Notebook: Classification selon le label "hémorragies".ipynb
Input (224, 224, 3)
→ Conv Block 1 : Conv(8, 3×3) + BatchNorm + ReLU + MaxPool(2×2)
→ Conv Block 2 : Conv(16, 3×3) + BatchNorm + ReLU + MaxPool(2×2)
→ Flatten
→ Dense(2, ReLU) + Dropout(0.3)
→ Dense(1, Sigmoid)
Optimizer : Adam (lr=0.0001) | Loss : Binary Crossentropy
Split : 60% train / 20% val / 20% test
Only checkpoints at epochs 1, 13, and 20 were recorded. Points connected for readability.
Haemorrhage — results by epoch
| Epoch | Accuracy | Loss | Interpretation |
|---|---|---|---|
| 1 | 73.08% | 0.69 | Model starting to learn |
| 13 | 76.92% | 0.59 | Optimum — best generalisation |
| 20 | 69.23% | 0.67 | Overfitting — performance degrades |
- The model peaks at epoch 13 then overfits on this small dataset (130 images).
- Early stopping at epoch 13 would be the recommended strategy.

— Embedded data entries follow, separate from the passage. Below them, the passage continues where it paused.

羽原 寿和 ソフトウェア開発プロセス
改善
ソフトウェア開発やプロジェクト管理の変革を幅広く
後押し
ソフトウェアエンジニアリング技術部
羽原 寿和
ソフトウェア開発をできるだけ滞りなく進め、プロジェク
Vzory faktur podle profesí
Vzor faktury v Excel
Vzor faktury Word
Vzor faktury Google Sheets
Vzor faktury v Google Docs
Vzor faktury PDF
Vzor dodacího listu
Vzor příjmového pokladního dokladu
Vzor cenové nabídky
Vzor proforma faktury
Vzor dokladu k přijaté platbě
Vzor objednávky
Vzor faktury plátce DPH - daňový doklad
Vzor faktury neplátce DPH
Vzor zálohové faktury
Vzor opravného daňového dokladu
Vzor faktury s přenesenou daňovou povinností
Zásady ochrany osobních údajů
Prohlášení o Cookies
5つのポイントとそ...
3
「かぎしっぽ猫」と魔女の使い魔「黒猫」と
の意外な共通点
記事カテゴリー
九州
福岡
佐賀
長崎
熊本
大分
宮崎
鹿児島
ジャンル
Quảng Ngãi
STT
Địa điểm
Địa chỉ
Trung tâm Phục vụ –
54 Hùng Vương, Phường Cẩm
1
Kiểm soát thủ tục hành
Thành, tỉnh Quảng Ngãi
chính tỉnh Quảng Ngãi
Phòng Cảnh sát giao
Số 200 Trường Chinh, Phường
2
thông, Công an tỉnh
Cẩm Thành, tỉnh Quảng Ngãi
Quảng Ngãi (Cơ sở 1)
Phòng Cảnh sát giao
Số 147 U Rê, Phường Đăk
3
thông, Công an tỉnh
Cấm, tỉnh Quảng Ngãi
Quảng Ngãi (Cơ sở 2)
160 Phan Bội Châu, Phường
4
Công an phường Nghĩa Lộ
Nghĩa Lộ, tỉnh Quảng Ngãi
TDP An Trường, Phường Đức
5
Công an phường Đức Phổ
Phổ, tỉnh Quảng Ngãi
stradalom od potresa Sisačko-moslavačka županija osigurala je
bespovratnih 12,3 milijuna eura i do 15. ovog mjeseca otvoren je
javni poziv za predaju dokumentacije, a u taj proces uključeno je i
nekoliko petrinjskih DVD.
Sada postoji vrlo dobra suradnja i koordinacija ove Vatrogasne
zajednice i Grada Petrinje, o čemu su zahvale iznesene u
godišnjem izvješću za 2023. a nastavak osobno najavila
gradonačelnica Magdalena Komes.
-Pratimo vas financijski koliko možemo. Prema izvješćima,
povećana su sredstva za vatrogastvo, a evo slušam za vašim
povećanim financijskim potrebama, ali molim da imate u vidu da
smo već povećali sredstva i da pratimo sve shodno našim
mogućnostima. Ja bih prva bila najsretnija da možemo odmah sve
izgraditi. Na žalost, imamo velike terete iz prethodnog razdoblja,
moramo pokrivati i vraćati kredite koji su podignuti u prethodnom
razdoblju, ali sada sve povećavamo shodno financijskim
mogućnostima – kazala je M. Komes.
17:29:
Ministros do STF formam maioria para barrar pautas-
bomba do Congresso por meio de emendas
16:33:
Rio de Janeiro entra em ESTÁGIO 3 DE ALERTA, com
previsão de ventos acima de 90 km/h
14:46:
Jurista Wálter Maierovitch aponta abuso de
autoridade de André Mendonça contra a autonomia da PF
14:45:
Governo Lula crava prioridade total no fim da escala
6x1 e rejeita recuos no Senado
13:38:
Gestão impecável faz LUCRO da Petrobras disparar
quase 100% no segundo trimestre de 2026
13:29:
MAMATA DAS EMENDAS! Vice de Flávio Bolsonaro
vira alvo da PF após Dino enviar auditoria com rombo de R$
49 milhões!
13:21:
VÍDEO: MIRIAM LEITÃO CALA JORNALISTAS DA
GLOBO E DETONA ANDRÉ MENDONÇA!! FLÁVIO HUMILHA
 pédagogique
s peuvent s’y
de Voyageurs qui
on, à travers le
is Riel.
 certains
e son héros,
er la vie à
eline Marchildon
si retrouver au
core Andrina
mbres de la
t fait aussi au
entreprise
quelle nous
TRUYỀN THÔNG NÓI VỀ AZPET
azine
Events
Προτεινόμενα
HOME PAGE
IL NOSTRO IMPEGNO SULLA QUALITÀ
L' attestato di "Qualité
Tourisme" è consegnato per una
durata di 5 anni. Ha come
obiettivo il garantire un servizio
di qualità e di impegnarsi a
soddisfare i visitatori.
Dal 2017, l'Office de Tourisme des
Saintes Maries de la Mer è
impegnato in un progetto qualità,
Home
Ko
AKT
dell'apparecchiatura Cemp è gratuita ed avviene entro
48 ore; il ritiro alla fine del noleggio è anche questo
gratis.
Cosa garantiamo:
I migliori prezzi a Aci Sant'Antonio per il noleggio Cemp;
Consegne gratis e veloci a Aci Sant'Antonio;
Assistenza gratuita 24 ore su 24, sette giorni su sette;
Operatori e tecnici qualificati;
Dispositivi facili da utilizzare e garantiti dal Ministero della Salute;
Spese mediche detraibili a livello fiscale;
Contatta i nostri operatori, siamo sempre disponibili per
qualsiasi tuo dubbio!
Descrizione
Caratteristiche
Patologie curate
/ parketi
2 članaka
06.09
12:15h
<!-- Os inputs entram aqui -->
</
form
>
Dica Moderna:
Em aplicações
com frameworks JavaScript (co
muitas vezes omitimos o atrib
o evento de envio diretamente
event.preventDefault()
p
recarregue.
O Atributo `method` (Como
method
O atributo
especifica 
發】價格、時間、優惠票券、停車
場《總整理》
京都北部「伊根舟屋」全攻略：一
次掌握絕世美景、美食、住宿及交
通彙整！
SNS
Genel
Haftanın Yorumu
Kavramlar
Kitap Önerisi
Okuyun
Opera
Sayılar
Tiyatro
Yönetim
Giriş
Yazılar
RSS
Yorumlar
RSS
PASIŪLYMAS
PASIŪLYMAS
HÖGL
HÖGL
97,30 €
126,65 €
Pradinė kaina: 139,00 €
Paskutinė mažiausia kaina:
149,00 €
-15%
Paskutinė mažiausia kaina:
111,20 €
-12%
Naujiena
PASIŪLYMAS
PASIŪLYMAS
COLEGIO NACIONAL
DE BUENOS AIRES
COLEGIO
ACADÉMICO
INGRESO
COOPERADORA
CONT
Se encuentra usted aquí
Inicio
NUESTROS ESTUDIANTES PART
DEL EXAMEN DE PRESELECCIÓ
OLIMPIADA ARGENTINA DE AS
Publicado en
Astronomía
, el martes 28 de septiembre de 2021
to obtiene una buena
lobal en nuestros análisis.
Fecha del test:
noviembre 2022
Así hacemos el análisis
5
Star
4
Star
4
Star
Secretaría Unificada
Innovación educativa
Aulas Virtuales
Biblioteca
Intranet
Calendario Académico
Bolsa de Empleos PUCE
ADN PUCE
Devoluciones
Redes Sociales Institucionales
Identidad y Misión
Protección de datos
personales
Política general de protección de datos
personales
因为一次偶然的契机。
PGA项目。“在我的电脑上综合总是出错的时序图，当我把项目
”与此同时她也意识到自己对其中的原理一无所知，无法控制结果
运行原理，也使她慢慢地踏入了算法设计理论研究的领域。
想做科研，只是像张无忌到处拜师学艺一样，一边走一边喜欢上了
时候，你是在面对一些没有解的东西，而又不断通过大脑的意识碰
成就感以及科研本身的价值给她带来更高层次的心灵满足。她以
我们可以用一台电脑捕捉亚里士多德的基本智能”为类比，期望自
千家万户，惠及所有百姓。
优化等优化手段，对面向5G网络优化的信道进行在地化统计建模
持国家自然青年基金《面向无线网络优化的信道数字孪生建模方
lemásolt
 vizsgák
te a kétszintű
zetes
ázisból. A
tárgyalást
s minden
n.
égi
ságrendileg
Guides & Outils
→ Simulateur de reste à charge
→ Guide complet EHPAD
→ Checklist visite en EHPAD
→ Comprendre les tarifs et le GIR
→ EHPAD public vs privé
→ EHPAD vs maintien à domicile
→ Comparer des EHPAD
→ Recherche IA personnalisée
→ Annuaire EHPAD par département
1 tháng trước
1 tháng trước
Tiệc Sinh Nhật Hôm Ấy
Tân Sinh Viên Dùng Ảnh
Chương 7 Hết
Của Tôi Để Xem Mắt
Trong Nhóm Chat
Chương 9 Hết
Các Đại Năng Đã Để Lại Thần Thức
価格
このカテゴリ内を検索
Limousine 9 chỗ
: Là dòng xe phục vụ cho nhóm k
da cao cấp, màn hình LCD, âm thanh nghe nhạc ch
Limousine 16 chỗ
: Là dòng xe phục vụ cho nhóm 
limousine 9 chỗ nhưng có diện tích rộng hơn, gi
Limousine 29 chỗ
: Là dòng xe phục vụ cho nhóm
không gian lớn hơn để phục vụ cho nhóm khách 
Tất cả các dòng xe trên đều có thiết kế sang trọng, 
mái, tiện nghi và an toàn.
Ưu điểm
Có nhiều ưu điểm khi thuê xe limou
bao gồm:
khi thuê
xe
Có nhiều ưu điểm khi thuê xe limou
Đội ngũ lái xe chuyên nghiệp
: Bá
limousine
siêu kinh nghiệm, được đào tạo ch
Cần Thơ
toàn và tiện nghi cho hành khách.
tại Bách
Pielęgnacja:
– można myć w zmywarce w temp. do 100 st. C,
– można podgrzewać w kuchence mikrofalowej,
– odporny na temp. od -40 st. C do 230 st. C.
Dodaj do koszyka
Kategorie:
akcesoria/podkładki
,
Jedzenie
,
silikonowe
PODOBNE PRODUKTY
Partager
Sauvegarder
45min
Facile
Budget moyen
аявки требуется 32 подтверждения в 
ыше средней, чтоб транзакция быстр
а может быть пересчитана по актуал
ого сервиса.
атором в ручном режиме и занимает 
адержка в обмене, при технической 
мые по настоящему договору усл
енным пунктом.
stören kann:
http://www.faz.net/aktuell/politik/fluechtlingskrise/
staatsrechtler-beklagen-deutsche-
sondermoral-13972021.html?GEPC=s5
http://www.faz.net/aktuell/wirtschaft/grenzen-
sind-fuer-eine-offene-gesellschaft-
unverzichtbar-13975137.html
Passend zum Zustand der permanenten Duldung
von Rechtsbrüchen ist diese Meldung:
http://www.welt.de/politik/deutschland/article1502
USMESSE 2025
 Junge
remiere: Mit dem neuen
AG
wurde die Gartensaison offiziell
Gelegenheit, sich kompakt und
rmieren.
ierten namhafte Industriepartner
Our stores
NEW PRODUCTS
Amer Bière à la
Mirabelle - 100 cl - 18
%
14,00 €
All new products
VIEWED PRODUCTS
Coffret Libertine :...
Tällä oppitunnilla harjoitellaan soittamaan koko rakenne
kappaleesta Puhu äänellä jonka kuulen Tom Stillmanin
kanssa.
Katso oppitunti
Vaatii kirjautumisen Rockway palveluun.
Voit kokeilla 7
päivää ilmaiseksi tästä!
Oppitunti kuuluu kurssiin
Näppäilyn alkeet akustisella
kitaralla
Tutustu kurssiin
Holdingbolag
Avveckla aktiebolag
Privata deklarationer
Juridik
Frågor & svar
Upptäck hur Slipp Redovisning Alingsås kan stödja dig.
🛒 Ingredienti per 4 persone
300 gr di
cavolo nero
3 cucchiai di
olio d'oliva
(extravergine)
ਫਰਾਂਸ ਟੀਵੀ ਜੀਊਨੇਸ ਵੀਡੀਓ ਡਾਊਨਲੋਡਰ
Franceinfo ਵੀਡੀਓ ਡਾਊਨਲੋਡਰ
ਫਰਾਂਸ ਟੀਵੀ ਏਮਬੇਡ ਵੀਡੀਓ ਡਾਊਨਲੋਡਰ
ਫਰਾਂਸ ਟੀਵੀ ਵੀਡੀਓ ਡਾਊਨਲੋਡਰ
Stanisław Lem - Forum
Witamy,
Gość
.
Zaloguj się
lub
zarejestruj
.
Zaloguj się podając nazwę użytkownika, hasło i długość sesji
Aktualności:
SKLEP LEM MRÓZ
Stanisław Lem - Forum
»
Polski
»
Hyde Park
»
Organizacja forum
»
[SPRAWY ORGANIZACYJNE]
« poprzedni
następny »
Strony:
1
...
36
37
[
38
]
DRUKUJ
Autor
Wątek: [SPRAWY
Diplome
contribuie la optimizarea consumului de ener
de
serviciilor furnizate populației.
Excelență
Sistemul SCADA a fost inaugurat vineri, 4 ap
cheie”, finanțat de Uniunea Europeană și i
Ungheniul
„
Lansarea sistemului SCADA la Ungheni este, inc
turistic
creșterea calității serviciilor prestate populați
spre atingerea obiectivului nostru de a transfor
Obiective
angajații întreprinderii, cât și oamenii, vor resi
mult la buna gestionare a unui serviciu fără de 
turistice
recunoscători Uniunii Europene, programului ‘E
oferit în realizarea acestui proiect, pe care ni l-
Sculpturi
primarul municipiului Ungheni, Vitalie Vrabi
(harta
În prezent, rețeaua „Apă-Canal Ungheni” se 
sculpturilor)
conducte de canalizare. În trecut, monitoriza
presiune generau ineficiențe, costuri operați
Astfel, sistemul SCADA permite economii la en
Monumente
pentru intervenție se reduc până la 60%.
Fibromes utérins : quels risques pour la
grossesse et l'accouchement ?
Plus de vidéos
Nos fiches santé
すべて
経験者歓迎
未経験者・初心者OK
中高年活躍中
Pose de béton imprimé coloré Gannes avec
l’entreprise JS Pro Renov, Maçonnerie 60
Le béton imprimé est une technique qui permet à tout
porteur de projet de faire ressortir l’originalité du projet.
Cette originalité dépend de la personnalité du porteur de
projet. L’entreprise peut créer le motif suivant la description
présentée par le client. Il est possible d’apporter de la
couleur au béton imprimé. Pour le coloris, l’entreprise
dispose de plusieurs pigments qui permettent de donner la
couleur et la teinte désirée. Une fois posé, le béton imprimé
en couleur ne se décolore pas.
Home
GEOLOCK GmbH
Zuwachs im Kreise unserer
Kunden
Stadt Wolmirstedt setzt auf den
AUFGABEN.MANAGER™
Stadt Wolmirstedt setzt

- 76.92% accuracy is meaningful here because the classes are not trivially imbalanced.
| Component | Detail |
|---|---|
| Language | Python 3 |
| Framework | TensorFlow / Keras |
| Environment | Jupyter Notebook / Google Colab (GPU) |
| Libraries | OpenCV, scikit-learn, matplotlib, numpy |
This project validates the technical soundness of the Abed et al. CNN, but more importantly exposes the vulnerability of models to statistical biases in small, imbalanced medical datasets. The haemorrhage extension demonstrates that reformulating the problem with balanced, meaningful labels leads to interpretable results. Data quality and rigorous problem formulation matter as much as the architecture itself.
M.H. Abed, L.A.N. Muhammed, S.H. Toman, Diabetic Retinopathy Diagnosis based on Convolutional Neural Network, arXiv:2008.00148, 2020.